Tuesday, August 01, 2006

r' tzadok's fasting to avert the churban - setting goals in avodas Hashem

Chazal tells us (Gittin 56) that Rav Tzadok fasted for 40 years to try to forestall the impending tragedy of the churban, yet in the end, despite R’ Tzadok’s great tshuvah and avodah, the Bais HaMikdash was destroyed. The Radomsker (Tiferes Shlomo) asks: does this mean that those 40 years of fasting were for naught? We might ask ourselves the same question – despite all those who are davening, returning to do tshuvah, and learning for the sake of peace in Eretz Yisrael, the daily rocket barrages continue. Is our avodah for naught?
The Radomsker writes that the answer to this question is a basic yesod in avodas Hashem. R’ Tzadok did NOT make a 40 year effortof fasting to avert the churban which failed. Rather, R’ Tzadok made a 1 day effort of fasting and tefilah to avert the churban each and every day which was successful for over 39 consecutive years!

## Stored data
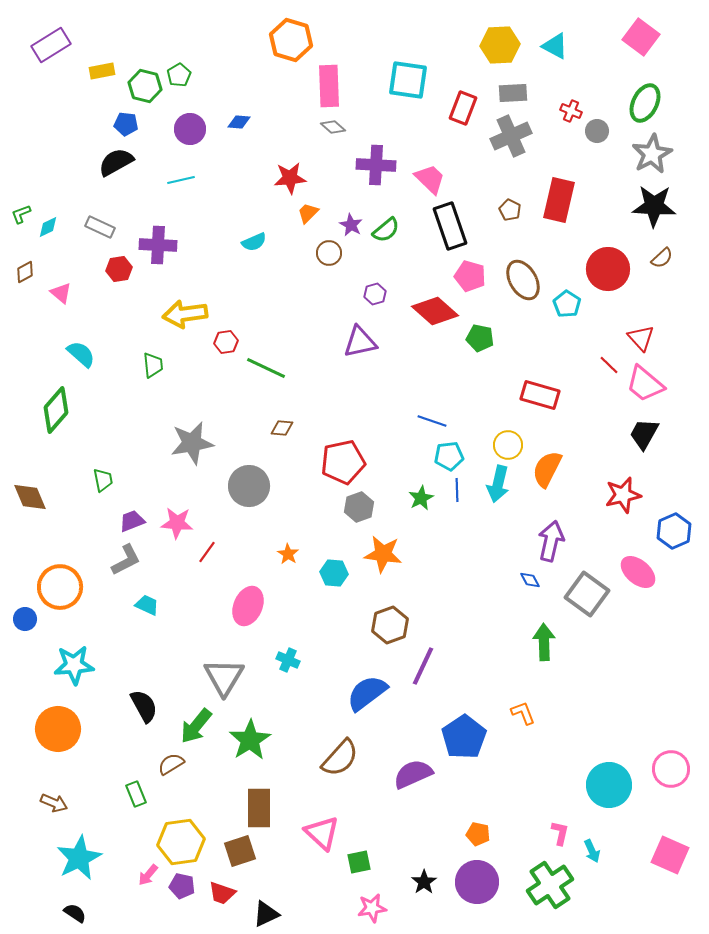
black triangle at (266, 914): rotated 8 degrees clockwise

## Work to do
The post on R' Tzadok's fasting names several things people are doing for the sake of peace in Eretz Yisrael. List all of them.

## Reply
- davening
- returning to do tshuvah
- learning